Speeding up queries with Postgres materialized views

PostgreSQL materialized views offer a way to store the result of a complex query in a table, which can help avoid repetitive calculations and speed up response times greatly.

Below is an example of an aggregating request taking around 0.75 seconds vs. 0.11 seconds with a materialized view.

Without materialized view

curl -o /dev/null --silent --write-out "%{time_total}" 'https://localhost:6004/api/co2-summary?cvrNumber=16227641&fromDate=2023-01-01&toDate=2023-12-31&useMatView=false'

Response times were on average around ~0.75 seconds.

With materialized view

curl -o /dev/null --silent --write-out "%{time_total}" 'https://localhost:6004/api/co2-summary?cvrNumber=16227641&fromDate=2023-01-01&toDate=2023-12-31&useMatView=true' 

Using a materialized view, response times drop to around 0.11 seconds, a sevenfold improvement in this case.”

Enough with the motivation, how to create a materialized view?

Creating the materialized view

In this example, we’ll base the materialized view on a view called fat_view.

CREATE MATERIALIZED VIEW fat_mat_view_a AS
SELECT *
FROM fat_view;

Refreshing the materialized view

Caching always involves tradeoffs. Materialized views don’t automatically update, so they can become stale when new data is added.

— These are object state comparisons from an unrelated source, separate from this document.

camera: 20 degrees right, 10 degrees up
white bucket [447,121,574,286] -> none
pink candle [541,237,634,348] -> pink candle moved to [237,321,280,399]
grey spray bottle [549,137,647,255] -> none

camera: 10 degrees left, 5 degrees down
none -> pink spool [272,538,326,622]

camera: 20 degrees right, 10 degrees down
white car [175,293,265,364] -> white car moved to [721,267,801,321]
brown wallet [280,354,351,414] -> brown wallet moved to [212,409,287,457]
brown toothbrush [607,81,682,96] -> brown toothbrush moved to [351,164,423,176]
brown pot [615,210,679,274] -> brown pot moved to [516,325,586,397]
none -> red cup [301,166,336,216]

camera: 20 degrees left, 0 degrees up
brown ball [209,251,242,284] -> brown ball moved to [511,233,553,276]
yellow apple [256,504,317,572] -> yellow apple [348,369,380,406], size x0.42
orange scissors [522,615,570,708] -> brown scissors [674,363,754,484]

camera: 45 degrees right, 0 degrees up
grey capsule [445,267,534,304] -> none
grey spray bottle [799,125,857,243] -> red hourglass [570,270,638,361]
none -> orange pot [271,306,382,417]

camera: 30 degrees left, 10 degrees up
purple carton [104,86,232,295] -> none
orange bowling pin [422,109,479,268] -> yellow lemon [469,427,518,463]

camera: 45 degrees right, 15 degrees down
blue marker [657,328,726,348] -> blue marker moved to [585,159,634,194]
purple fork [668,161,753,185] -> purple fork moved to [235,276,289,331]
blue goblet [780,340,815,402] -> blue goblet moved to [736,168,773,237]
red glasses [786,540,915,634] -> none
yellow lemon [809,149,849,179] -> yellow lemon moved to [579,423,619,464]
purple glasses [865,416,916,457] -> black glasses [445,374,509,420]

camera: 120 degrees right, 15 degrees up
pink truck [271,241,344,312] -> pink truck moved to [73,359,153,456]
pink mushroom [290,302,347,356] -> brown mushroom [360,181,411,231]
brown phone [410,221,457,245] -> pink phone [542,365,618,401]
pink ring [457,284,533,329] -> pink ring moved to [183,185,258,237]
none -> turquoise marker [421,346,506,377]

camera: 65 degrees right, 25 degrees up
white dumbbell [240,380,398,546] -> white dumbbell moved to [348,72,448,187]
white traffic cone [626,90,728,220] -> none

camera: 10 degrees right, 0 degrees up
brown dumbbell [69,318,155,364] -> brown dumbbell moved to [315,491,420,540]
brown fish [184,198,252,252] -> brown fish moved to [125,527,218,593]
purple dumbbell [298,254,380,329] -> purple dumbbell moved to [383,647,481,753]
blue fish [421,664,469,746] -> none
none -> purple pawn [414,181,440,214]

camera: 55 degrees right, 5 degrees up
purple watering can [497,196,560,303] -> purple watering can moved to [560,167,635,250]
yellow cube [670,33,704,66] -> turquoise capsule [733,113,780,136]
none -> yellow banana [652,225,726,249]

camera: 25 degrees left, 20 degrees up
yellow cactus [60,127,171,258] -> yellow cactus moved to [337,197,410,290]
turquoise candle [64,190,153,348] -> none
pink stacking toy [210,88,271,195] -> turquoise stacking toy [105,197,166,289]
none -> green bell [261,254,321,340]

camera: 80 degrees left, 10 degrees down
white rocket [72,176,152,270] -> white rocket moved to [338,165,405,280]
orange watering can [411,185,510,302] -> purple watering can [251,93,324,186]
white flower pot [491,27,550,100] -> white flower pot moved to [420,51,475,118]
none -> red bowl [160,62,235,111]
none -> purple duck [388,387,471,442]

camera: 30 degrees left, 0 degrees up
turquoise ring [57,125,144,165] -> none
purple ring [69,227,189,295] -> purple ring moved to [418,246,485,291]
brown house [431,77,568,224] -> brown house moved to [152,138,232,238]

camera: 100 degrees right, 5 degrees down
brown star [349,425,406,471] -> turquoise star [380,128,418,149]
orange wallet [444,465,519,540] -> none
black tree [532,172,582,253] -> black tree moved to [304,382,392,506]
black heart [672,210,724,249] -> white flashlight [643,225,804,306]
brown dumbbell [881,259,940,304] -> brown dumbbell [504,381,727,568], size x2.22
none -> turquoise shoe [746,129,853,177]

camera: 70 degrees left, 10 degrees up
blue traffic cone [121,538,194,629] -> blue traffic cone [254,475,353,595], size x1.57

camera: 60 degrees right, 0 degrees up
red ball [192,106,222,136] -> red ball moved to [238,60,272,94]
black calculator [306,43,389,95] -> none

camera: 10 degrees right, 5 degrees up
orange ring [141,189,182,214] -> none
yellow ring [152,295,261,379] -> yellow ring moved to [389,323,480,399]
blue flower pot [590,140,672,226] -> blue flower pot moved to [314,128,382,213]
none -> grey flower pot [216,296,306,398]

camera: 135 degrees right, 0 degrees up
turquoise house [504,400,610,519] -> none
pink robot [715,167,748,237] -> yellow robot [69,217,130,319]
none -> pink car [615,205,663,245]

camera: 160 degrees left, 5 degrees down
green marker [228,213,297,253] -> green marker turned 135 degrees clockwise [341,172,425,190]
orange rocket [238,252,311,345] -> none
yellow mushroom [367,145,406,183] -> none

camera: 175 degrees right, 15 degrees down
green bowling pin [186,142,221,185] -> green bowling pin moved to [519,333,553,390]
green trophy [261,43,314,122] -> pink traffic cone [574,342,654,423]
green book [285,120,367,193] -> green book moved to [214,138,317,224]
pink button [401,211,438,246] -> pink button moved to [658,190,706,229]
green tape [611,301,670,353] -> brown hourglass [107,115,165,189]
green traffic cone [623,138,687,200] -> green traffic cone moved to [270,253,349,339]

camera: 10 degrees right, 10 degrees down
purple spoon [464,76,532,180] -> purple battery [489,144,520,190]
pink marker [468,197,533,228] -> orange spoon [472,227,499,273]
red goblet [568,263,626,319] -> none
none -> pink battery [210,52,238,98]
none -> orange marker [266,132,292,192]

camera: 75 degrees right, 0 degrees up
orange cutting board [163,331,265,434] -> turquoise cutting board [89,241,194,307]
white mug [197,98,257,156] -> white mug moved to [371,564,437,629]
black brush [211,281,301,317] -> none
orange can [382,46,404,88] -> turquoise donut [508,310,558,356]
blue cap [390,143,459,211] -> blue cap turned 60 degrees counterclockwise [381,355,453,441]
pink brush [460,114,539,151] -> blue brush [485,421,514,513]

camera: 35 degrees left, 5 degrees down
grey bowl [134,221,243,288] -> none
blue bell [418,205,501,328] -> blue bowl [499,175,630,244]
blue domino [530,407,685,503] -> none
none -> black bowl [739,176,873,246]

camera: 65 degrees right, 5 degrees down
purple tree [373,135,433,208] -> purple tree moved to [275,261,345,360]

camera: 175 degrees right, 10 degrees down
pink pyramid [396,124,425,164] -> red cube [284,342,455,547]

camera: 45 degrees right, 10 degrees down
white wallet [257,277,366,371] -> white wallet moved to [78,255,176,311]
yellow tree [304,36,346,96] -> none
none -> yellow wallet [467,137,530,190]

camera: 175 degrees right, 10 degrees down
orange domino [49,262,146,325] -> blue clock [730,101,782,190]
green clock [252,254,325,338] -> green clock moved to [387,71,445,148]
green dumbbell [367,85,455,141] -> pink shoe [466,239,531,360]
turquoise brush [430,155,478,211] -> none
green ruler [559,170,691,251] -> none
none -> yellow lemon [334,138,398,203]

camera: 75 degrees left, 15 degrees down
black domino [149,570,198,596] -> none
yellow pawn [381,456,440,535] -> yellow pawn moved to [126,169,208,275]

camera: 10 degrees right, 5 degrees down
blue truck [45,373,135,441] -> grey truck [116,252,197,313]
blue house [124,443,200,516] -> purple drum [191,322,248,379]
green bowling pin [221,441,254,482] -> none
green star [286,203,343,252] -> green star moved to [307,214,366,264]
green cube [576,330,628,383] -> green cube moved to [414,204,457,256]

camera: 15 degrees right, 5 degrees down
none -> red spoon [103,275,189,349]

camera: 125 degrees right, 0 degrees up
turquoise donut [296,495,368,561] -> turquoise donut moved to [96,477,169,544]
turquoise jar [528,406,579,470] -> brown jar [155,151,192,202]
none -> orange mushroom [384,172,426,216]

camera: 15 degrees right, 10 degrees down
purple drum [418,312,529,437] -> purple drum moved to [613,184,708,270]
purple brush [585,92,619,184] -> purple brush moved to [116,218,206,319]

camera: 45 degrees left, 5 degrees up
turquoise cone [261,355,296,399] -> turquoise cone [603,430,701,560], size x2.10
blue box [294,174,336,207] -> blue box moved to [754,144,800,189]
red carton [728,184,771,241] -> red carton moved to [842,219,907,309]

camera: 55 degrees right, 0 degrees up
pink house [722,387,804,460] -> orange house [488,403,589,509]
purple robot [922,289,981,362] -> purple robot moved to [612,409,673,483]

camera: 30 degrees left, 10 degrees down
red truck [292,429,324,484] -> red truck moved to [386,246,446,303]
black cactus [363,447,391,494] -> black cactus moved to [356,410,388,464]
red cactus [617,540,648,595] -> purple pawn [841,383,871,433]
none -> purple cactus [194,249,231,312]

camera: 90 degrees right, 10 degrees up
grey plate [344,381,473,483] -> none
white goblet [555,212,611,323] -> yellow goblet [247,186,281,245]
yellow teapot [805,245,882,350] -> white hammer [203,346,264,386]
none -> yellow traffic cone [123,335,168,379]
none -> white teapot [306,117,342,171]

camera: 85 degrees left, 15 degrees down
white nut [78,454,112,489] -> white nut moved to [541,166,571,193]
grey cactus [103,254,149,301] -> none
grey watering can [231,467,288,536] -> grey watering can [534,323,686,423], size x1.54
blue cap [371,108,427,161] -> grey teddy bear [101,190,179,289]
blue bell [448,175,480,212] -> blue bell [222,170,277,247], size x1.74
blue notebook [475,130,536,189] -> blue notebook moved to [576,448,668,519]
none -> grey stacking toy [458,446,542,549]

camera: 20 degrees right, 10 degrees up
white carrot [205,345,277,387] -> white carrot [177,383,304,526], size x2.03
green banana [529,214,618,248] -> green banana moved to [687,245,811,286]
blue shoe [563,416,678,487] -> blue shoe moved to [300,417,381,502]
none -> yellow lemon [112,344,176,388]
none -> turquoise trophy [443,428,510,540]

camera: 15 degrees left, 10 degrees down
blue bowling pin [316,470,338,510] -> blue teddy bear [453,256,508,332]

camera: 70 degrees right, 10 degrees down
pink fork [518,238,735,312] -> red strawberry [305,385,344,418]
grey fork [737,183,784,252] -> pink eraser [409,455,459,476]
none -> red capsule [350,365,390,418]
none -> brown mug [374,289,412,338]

An explicit refresh is needed:

REFRESH MATERIALIZED VIEW fat_mat_view_a;

During this refresh operation, the materialized view is completely wiped and repopulated, potentially making the app unresponsive. This can be problematic in production environments.

A double-buffered approach can help mitigate this issue by alternating between two materialized views, ensuring one is always up-to-date and ready to use.

Using a double buffered approach for the materialized view

Instead of refreshing the materialized view directly, we can create two materialized views and switch between them—a double-buffered approach. This setup allows one view to remain active while the other refreshes.

The idea is to have two materialized views, fat_mat_view_a and fat_mat_view_b, and one regular view, fat_mat_view, that points to the active materialized view. Here’s a diagram for reference:

    graph TD
    fat_mat_view --->|active| fat_mat_view_a
    fat_mat_view -->|in - active| fat_mat_view_b
    fat_mat_view_a -.-> fat_view
    fat_mat_view_b -.-> fat_view

So we create an additional materialized view, fat_mat_view_b, and a view, fat_mat_view, that points to the active one.

CREATE MATERIALIZED VIEW fat_mat_view_b AS
SELECT *
FROM fat_view;

-- active view
CREATE VIEW fat_mat_view AS
SELECT *
FROM fat_mat_view_a;

Remember to add relevant indexes to the materialized views, as needed, to optimize query performance:

CREATE INDEX fat_mat_view_a_idx ON public.fat_mat_view_a (vat_number, date);
CREATE INDEX fat_mat_view_b_idx ON public.fat_mat_view_b (vat_number, date);

Refreshing the materialized view and switching active view

The active views are queryable through the pg_views table. We can use this table to determine the active view, refresh the other view, and switch to it once ready.

The following SQL script accomplishes this:

DO
$$
    DECLARE
        active_view TEXT;
    BEGIN
        -- Determine the active view by checking the definition
        SELECT CASE
                   WHEN definition LIKE '%fat_mat_view_a%' THEN 'a'
                   WHEN definition LIKE '%fat_mat_view_b%' THEN 'b'
                   END
        INTO active_view
        FROM pg_views
        WHERE viewname = 'fat_mat_view';

        -- Refresh the inactive view and switch
        IF active_view IS NULL THEN
            RAISE EXCEPTION 'The materialized views does not exist.';
        ELSIF active_view = 'a' THEN
            REFRESH MATERIALIZED VIEW fat_mat_view_b;
            CREATE OR REPLACE VIEW fat_mat_view AS
            SELECT * FROM fat_mat_view_b;
        ELSE
            REFRESH MATERIALIZED VIEW fat_mat_view_a;
            CREATE OR REPLACE VIEW fat_mat_view AS
            SELECT * FROM fat_mat_view_a;
        END IF;
    END
$$;

This refresh process can be set up as a cron job, with the frequency determined based on your application’s tolerance for stale data. And that’s it — a simple but effective way to boost performance where a small amount of staleness is acceptable.